This repo holds a implementation of a distributed graph processing algorithm finding a solution to graph coloring problem. The minimum number of colors required to properly color a graph is called chromatic number of that graph. Finding the chromatic number of a graph is a well-known NP-Hard problem. Furthermore, it is not possible to approximate the chromatic number of a graph into a considerable bound.
In this example, we use a polynomial-time approximation using the Local Maxima First algorithm. In addition, Apache Spark framework and specifically GraphFrames library used to implement and execute the algorithm (described below) that computes a solution to the graph coloring problem and associates each node with a number representing the color that should be used.
Follows the Pregel-like pseudocode of Local Maxima First algorithm.
begin:
Set Maxima = true;
if superstep == 0 then
Set Vertex.Value = -1;
Send Vertex.Id to all neighbors;
else
if Vertex.Value == -1 then
foreach msg ∈ Messages do
if Vertex.Id < msg then
Set Maxima = false;
if Maxima==true then
Set Vertex.Value = superstep;
else
Send Vertex.Id to all neighbors;
VoteToHalt();
You can run and experiment locally with the Local Maxima First algorithm executing the coloring-graph.py script on the provided Vagrant environment using the following commands.
$ vagrant up
$ vagrant ssh
# Using default input graph
$ ~/spark-2.4.7-bin-hadoop2.7/bin/spark-submit --packages graphframes:graphframes:0.7.0-spark2.3-s_2.11 /vagrant/coloring-graph.py
# Or using different input files
$ ~/spark-2.4.7-bin-hadoop2.7/bin/spark-submit --packages graphframes:graphframes:0.7.0-spark2.3-s_2.11 /vagrant/coloring-graph.py -v {path-to-vertices.csv} -e {path-to-edges.csv}
$ vagrant halt
The default input graph (G=(V, E)) is providing by the vertices.csv and edges.csv files located under the corresponding /csv folder.

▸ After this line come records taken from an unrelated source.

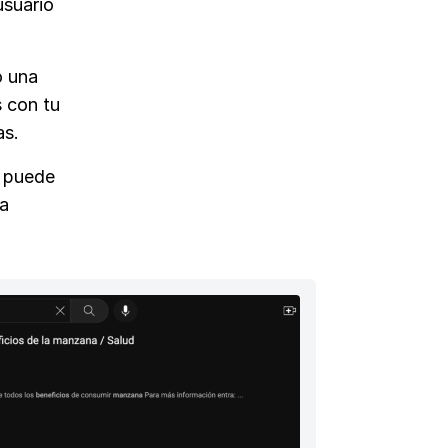
usuario
o una
s con tu
as.
, puede
la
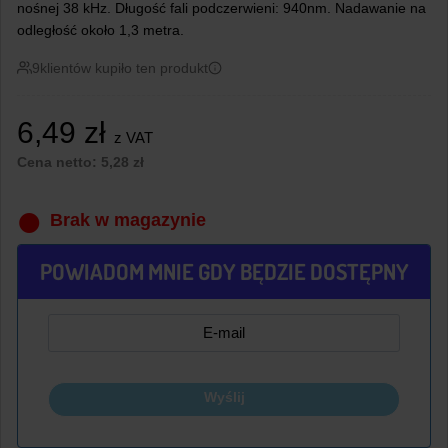
nośnej 38 kHz. Długość fali podczerwieni: 940nm. Nadawanie na
odległość około 1,3 metra.
9
klientów kupiło ten produkt
6,49
zł
z VAT
Cena netto:
5,28
zł
Brak w magazynie
POWIADOM MNIE GDY BĘDZIE DOSTĘPNY
Wyślij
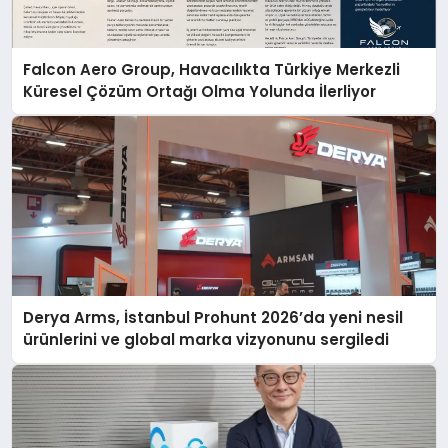
Falcon Aero Group, Havacılıkta Türkiye Merkezli
Küresel Çözüm Ortağı Olma Yolunda İlerliyor
Derya Arms, İstanbul Prohunt 2026’da yeni nesil
ürünlerini ve global marka vizyonunu sergiledi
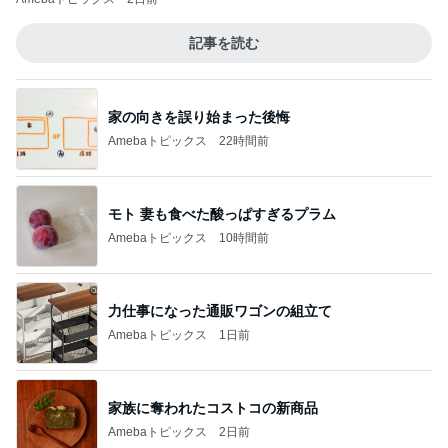
記事を読む
家の向きを誤り始まった後悔
Amebaトピックス
22時間前
モト 妻も食べた酸っぱすぎるプラム
Amebaトピックス
10時間前
力仕事になった通販ワゴンの組立て
Amebaトピックス
1日前
家族に奪われたコストコの新商品
Amebaトピックス
2日前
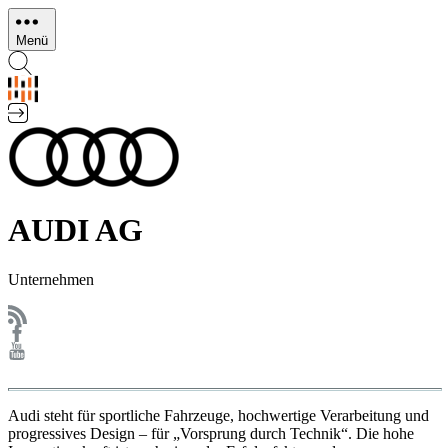
Direkt
zum
Menü
Inhalt
AUDI AG
Unternehmen
Audi steht für sportliche Fahrzeuge, hochwertige Verarbeitung und
progressives Design – für „Vorsprung durch Technik“. Die hohe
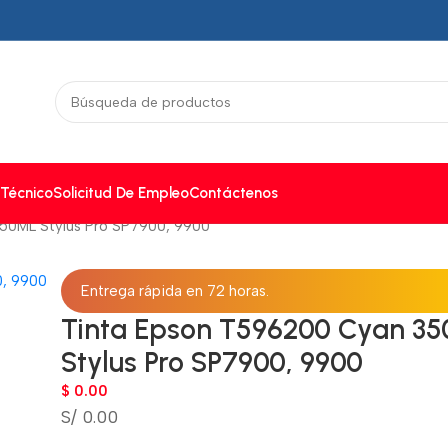
 Técnico
Solicitud De Empleo
Contáctenos
50ML Stylus Pro SP7900, 9900
Entrega rápida en 72 horas.
Tinta Epson T596200 Cyan 3
Stylus Pro SP7900, 9900
$
0.00
S/ 0.00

By finishing the execution of the algorithm you will receive the final GraphFrame output.
+---+----------------+
| id| localMaxima|
+---+----------------+
| 7| [7, 2, true, 7]|
| 11|[11, 1, true, 7]|
| 3| [3, 1, true, 7]|
| 8| [8, 1, true, 7]|
| 5| [5, 4, true, 7]|
| 6| [6, 3, true, 7]|
| 9| [9, 1, true, 7]|
| 1| [1, 6, true, 7]|
| 10|[10, 2, true, 7]|
| 4| [4, 5, true, 7]|
| 2| [2, 2, true, 7]|
+---+----------------+
Each node of the graph contains a dictionary with the following structure.
{
"id" => The id of the node,
"color" => The color of the node. Initial value -1 (no color),
"maxima" => Indicates if the node is the maxima of its neighborhood. Initial value False,
"step" => The Step of the algorithm
}
This work inspired by the GraphFrames-aggregateMessages repository.